### Assignment
Format the material below as a two-column CSV with the header row input,output, starting at the line that has "Let's imagine you" and stopping after the line that has "The evergreen tree is". Give each text and its answer one row, put each field in double quotes, and replace any line breaks inside a field with spaces.

### Supplied records
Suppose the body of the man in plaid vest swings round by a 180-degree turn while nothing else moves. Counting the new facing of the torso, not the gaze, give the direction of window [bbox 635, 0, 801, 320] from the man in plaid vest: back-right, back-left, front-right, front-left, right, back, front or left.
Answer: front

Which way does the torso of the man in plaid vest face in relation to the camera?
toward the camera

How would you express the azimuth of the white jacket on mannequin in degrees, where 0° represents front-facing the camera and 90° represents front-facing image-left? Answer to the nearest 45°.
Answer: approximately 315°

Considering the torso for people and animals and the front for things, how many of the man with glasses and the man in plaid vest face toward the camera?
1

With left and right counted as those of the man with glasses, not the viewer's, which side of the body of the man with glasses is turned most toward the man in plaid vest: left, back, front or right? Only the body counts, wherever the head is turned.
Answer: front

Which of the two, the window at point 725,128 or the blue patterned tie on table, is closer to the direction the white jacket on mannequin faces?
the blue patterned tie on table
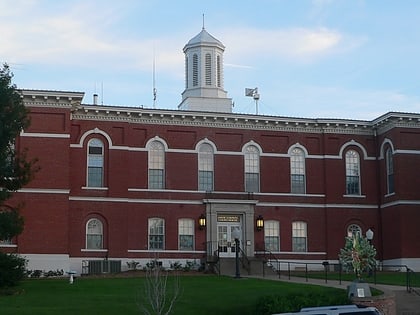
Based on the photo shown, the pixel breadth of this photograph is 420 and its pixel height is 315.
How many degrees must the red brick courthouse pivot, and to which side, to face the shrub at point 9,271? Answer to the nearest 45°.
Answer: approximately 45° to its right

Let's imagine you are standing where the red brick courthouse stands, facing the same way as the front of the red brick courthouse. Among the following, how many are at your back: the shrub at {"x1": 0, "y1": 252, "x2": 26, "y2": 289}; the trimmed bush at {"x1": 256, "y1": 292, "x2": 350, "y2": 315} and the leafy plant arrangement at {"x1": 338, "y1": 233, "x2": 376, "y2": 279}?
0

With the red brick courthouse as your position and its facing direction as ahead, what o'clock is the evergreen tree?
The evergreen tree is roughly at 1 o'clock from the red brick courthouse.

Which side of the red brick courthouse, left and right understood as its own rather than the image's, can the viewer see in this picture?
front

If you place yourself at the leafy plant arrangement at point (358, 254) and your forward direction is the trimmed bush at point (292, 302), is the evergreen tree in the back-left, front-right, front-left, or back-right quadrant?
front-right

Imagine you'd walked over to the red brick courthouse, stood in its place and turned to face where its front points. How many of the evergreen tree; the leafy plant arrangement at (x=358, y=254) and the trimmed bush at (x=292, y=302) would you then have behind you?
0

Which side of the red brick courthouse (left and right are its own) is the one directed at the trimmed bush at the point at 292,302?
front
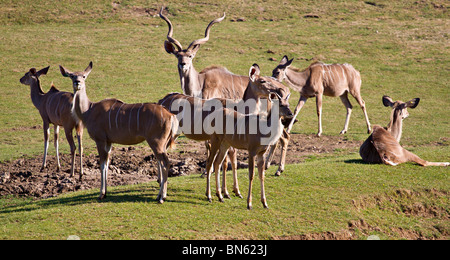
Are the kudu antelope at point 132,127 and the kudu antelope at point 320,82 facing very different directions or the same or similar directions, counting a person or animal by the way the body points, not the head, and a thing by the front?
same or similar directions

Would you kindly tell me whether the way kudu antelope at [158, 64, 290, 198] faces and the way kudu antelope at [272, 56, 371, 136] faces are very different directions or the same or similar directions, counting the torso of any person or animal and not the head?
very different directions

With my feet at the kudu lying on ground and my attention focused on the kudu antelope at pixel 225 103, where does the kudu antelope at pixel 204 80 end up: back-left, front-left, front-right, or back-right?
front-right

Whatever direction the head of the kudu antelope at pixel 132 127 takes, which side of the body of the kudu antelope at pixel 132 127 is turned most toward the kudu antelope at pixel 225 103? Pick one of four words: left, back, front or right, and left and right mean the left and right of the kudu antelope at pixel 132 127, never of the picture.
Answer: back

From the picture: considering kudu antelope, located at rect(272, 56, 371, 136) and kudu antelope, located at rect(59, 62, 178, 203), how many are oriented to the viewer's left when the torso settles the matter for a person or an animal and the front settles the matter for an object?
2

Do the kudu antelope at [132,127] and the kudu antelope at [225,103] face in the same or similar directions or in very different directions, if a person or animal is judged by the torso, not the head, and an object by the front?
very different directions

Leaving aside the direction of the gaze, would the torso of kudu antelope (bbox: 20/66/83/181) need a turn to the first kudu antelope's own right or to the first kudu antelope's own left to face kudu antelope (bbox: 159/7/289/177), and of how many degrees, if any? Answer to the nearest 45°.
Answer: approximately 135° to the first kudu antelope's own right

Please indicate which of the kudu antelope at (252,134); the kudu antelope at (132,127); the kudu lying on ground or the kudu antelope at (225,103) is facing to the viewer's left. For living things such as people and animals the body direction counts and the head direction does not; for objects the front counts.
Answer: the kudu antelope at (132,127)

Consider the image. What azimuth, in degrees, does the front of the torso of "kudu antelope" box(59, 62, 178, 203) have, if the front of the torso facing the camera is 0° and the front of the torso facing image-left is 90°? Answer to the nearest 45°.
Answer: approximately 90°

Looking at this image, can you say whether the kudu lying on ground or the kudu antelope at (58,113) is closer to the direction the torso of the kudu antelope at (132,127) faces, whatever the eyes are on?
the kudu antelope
==
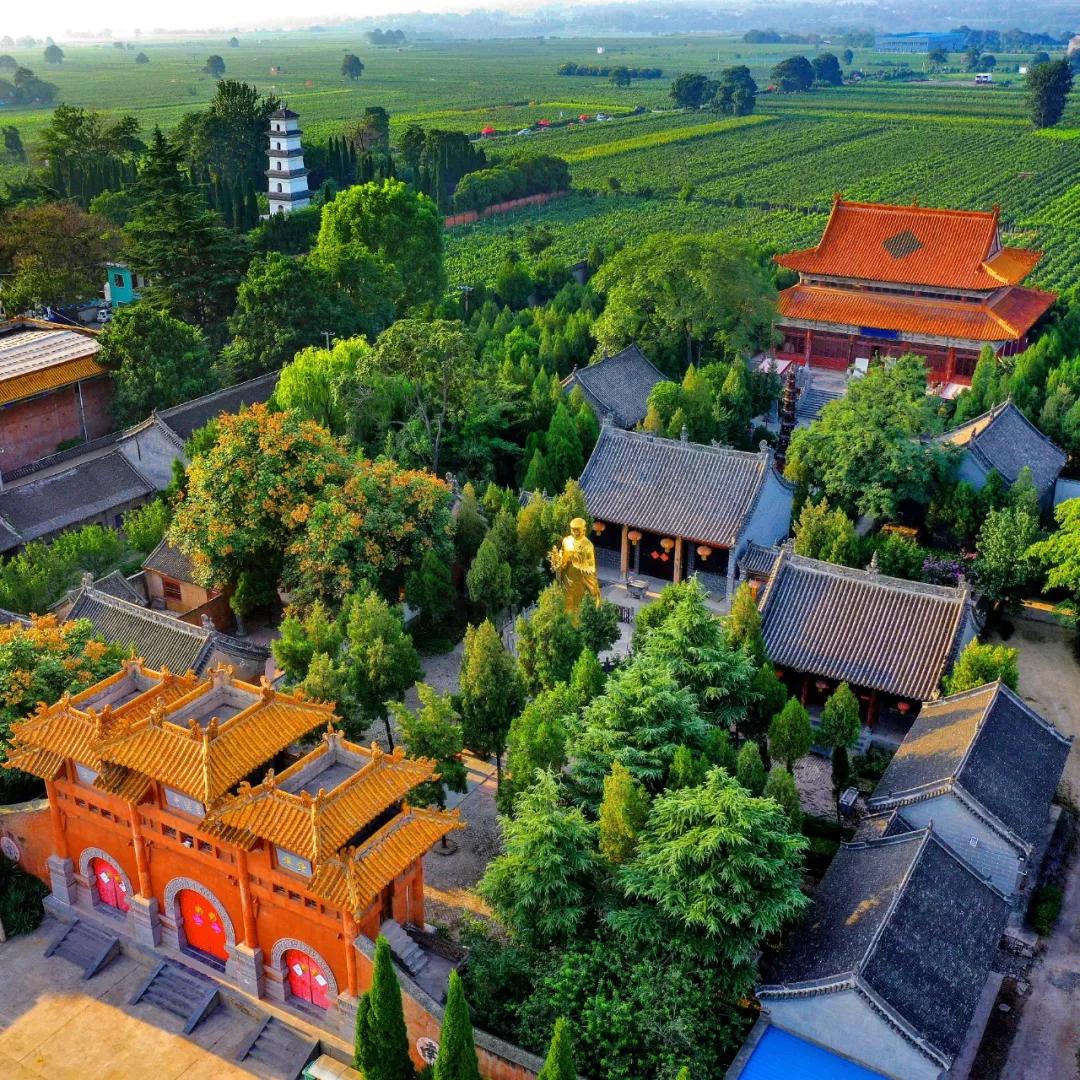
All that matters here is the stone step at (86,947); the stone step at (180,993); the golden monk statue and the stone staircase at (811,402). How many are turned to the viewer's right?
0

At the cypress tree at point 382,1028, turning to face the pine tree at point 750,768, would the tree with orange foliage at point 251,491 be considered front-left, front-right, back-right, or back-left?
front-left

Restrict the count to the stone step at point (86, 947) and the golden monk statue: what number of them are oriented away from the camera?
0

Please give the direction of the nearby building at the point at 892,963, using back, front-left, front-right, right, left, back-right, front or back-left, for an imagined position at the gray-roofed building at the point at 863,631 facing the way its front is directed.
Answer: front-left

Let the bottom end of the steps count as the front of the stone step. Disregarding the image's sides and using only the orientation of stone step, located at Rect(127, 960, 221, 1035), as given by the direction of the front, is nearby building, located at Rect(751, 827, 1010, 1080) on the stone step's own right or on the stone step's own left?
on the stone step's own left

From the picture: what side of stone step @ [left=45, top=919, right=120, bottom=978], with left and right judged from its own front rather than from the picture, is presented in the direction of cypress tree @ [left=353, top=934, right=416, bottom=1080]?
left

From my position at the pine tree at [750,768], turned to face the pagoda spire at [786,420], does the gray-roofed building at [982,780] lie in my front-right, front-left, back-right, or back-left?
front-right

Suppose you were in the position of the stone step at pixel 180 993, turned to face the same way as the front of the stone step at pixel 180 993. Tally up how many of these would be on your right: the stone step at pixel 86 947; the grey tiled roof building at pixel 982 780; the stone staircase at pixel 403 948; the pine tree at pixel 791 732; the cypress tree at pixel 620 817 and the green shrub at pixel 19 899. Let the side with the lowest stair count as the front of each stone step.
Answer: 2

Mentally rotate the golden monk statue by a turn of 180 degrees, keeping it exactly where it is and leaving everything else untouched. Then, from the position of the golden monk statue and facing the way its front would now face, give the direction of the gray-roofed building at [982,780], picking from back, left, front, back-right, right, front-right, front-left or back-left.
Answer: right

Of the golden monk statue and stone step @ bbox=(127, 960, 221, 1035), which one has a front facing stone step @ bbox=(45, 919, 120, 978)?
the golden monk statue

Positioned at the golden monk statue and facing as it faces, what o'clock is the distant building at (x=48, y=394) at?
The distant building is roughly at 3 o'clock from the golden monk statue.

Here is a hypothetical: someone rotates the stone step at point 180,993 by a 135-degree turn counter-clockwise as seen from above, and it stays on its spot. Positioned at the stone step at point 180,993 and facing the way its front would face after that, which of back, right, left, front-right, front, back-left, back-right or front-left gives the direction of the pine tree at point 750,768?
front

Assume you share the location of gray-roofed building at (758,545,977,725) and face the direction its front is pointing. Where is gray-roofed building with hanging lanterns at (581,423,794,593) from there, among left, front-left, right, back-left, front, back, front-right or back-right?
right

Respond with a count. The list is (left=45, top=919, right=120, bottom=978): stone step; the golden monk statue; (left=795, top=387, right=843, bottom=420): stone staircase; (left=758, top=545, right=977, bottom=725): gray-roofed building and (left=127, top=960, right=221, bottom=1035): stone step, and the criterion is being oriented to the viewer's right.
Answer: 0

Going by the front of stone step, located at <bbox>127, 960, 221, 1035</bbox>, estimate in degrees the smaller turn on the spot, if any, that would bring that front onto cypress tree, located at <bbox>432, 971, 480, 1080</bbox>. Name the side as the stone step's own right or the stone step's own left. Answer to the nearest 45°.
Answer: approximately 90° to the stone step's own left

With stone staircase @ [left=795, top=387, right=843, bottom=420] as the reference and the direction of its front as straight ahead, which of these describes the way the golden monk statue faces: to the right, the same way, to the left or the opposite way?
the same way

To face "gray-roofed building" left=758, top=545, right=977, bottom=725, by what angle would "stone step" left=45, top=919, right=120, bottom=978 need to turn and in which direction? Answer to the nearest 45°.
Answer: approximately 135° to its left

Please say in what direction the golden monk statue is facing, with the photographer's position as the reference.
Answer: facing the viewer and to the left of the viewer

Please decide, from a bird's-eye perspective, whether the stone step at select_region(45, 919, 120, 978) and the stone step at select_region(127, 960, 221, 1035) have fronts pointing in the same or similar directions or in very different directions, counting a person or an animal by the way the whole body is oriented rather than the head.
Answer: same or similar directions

### Answer to this task
input,output
"Let's imagine you are standing where the red brick courthouse stands, facing the same way as the front of the red brick courthouse. Among the following, how many are at your back: the shrub at {""x1"": 0, ""y1"": 252, ""x2"": 26, ""y2"": 289}; the trimmed bush at {""x1"": 256, ""y1"": 292, ""x2"": 350, ""y2"": 315} and the leafy plant arrangement at {""x1"": 338, ""y1"": 233, ""x2"": 376, ""y2"": 279}?","0"
"With the red brick courthouse as your position and its facing direction as ahead, what o'clock is the evergreen tree?","The evergreen tree is roughly at 1 o'clock from the red brick courthouse."